EXERCISE DATA: Begin
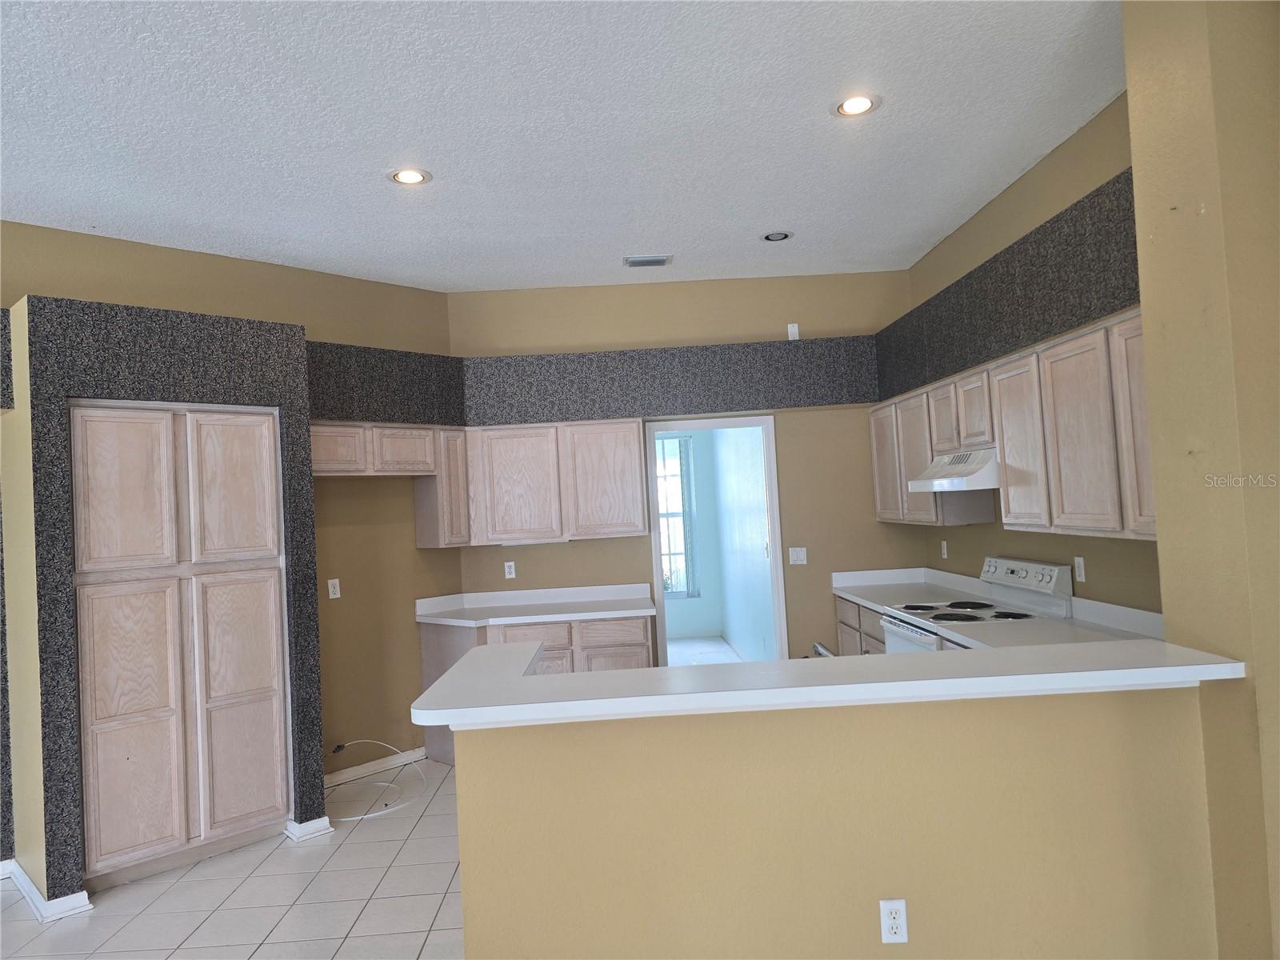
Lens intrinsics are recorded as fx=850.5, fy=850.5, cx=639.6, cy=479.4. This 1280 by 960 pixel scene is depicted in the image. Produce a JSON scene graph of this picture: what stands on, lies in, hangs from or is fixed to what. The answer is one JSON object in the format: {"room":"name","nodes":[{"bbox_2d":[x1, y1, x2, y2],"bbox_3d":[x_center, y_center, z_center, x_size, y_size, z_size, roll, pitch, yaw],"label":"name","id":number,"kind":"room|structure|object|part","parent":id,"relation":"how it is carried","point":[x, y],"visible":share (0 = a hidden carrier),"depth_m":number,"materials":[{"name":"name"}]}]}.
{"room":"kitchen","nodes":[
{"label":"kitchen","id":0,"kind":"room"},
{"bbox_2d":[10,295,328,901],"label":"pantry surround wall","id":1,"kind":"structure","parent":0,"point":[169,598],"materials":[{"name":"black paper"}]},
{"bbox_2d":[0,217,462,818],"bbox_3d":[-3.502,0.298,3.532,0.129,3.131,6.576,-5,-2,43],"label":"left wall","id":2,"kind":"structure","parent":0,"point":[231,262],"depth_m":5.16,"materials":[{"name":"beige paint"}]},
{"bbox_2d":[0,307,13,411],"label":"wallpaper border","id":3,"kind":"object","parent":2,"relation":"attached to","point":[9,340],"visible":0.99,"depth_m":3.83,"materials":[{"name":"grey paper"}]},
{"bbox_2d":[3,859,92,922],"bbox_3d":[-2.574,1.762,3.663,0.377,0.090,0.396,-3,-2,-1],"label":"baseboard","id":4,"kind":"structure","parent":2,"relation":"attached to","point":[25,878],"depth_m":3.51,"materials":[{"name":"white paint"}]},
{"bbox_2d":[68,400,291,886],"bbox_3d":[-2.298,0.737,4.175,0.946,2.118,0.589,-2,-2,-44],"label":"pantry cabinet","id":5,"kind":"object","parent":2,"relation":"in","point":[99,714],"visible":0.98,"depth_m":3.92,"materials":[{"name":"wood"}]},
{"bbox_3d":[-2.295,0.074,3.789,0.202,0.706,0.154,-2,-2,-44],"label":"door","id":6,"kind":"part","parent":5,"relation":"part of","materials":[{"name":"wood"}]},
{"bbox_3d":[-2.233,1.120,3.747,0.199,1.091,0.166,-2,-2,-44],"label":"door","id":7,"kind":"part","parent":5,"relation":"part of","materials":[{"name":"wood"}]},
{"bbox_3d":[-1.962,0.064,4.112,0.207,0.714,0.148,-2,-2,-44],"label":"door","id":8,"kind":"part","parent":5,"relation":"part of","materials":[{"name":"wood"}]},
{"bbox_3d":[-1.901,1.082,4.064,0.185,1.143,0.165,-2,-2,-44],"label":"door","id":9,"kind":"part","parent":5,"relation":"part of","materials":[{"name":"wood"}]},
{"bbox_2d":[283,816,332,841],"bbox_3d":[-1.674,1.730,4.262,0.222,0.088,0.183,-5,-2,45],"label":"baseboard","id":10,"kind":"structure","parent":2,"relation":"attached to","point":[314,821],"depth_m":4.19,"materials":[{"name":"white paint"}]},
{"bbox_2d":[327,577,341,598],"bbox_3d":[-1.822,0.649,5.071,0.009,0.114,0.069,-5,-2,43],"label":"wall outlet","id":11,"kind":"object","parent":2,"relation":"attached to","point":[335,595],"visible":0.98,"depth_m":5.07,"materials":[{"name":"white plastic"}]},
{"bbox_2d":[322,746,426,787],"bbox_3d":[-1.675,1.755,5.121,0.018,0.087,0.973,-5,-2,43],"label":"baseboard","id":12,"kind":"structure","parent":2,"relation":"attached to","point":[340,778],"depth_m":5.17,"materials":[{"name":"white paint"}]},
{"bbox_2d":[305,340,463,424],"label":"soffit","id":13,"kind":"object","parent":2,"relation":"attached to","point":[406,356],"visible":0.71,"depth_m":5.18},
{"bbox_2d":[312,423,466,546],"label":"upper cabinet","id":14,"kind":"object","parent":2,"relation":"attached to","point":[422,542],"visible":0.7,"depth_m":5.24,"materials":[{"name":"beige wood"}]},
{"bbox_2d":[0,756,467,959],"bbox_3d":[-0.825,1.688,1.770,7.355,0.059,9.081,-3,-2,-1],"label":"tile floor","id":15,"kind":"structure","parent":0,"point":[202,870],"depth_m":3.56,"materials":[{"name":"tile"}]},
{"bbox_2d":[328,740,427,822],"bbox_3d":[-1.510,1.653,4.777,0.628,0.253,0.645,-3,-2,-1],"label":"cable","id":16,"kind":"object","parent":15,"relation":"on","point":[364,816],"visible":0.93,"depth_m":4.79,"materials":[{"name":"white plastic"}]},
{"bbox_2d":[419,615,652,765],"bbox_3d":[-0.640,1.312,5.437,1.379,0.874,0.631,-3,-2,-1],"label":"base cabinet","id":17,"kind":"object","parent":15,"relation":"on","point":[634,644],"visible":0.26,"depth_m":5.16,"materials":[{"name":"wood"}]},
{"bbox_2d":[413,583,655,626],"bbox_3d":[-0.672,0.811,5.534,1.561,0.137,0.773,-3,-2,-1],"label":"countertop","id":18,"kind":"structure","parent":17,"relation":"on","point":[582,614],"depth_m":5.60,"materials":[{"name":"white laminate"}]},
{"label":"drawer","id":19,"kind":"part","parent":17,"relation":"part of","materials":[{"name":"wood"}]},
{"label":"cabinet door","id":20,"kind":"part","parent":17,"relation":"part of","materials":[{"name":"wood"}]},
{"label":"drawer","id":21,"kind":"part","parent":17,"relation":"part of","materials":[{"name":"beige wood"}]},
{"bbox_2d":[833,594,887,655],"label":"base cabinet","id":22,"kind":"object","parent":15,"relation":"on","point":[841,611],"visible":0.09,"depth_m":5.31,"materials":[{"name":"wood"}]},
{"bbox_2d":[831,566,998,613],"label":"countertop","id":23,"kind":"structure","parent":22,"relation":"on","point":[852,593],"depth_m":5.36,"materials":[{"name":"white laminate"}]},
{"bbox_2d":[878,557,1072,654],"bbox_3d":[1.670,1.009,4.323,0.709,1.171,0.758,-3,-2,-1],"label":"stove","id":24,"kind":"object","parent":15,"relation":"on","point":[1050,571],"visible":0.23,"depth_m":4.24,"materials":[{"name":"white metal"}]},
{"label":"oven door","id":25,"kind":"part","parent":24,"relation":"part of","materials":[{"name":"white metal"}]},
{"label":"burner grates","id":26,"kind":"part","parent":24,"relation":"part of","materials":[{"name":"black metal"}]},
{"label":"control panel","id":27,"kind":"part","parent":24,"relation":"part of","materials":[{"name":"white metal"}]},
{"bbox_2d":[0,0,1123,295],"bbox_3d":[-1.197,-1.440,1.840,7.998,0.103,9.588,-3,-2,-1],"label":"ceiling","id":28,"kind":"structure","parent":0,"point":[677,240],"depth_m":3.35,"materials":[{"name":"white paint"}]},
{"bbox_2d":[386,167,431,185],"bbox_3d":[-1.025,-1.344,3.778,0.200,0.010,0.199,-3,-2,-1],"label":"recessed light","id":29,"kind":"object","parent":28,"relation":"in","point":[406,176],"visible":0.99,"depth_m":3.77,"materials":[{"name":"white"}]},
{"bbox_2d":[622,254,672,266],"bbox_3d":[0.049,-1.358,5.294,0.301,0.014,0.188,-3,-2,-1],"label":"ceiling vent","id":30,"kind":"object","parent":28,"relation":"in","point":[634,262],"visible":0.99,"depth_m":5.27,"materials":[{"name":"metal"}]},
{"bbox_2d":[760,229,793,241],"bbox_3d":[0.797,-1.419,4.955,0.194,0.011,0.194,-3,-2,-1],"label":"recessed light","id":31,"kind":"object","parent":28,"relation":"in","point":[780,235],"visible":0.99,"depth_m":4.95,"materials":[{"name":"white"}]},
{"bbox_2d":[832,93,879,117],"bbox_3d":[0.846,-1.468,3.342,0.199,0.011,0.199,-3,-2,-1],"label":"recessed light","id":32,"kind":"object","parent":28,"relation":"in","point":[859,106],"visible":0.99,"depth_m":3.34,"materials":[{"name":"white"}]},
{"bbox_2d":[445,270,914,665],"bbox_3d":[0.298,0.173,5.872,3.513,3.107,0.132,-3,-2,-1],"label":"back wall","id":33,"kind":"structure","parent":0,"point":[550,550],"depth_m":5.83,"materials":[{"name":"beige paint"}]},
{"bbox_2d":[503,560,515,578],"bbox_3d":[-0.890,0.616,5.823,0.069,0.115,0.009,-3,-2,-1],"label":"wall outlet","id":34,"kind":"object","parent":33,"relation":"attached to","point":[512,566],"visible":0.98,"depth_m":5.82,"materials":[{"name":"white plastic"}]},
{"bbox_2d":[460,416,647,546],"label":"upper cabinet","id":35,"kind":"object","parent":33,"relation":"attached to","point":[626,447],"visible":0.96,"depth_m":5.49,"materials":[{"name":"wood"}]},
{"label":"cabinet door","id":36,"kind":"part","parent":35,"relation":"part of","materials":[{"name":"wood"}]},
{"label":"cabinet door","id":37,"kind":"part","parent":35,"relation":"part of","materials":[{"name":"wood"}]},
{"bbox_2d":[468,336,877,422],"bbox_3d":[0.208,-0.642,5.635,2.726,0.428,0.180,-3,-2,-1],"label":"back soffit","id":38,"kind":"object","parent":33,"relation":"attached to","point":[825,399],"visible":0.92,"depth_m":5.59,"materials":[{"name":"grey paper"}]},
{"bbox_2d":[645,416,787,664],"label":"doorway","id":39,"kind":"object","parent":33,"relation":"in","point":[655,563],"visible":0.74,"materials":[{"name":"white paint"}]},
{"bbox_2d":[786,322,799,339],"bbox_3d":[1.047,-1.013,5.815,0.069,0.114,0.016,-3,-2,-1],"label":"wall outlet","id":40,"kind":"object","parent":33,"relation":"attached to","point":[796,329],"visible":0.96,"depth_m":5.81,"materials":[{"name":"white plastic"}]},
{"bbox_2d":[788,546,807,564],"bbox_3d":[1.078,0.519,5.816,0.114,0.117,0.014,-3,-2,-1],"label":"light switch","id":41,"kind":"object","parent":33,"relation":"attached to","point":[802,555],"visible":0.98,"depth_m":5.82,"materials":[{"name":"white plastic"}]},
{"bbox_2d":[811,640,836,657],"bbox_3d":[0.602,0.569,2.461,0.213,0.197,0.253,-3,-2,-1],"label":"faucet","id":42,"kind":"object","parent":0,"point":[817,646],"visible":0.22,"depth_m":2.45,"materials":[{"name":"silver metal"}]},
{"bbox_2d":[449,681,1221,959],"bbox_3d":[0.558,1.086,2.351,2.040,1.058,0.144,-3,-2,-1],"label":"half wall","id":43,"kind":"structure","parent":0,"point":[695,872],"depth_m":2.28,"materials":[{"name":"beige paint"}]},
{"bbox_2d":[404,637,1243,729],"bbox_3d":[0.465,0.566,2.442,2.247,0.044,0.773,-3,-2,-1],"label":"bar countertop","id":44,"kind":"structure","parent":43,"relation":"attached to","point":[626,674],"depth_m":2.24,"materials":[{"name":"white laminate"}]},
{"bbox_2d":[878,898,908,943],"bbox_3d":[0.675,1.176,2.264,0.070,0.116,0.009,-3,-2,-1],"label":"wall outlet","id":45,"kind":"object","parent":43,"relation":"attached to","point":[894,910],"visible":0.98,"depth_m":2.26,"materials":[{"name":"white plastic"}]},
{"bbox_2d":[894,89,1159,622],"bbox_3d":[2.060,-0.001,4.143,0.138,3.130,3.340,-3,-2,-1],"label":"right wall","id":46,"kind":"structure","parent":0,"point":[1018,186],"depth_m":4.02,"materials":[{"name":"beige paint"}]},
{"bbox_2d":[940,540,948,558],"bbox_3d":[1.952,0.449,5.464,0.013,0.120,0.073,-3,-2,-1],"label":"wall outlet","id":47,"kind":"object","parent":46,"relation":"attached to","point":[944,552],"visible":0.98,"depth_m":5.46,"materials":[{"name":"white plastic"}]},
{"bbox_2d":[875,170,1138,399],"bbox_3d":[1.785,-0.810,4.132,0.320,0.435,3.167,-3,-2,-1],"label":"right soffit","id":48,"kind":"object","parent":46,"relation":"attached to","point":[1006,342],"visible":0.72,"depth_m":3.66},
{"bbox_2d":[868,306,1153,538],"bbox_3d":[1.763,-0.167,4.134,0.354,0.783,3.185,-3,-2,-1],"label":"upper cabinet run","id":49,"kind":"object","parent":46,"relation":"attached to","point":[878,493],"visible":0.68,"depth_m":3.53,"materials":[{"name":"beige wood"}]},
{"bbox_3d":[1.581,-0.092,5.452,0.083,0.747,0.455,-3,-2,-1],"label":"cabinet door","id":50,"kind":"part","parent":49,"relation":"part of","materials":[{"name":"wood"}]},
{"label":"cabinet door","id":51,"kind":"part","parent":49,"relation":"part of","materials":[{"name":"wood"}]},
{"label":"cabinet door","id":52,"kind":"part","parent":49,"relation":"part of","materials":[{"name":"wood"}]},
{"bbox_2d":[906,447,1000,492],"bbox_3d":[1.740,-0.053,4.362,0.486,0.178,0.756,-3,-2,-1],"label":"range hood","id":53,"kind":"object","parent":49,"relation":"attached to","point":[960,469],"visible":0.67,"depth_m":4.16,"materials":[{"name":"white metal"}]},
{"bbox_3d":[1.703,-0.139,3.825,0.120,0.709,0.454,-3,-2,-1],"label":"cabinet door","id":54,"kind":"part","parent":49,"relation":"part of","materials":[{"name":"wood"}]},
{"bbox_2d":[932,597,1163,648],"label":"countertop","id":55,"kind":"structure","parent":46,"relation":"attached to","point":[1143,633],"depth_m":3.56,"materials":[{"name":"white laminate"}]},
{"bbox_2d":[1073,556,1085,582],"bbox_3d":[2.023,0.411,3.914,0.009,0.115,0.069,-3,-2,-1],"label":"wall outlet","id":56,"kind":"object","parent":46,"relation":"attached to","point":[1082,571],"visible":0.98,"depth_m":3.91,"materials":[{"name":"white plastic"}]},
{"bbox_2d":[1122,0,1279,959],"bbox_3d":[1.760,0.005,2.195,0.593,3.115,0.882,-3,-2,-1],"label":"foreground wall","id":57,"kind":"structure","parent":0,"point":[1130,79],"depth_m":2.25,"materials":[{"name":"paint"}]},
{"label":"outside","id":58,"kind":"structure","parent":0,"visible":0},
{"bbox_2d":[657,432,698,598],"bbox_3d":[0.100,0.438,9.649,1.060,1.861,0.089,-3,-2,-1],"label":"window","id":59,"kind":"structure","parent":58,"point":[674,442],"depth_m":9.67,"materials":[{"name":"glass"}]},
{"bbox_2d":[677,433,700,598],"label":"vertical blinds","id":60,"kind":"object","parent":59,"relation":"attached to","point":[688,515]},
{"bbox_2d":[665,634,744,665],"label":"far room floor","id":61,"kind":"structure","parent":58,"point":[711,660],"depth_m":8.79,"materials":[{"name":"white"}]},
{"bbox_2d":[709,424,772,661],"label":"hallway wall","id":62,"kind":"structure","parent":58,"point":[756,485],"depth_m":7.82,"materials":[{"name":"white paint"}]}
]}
EXERCISE DATA: End
*WORK TO BE COMPLETED*
The answer consists of every line above in which the word "drawer" occurs.

*TASK OUTPUT*
{"label":"drawer","id":19,"kind":"part","parent":17,"relation":"part of","materials":[{"name":"wood"}]},
{"label":"drawer","id":21,"kind":"part","parent":17,"relation":"part of","materials":[{"name":"beige wood"}]},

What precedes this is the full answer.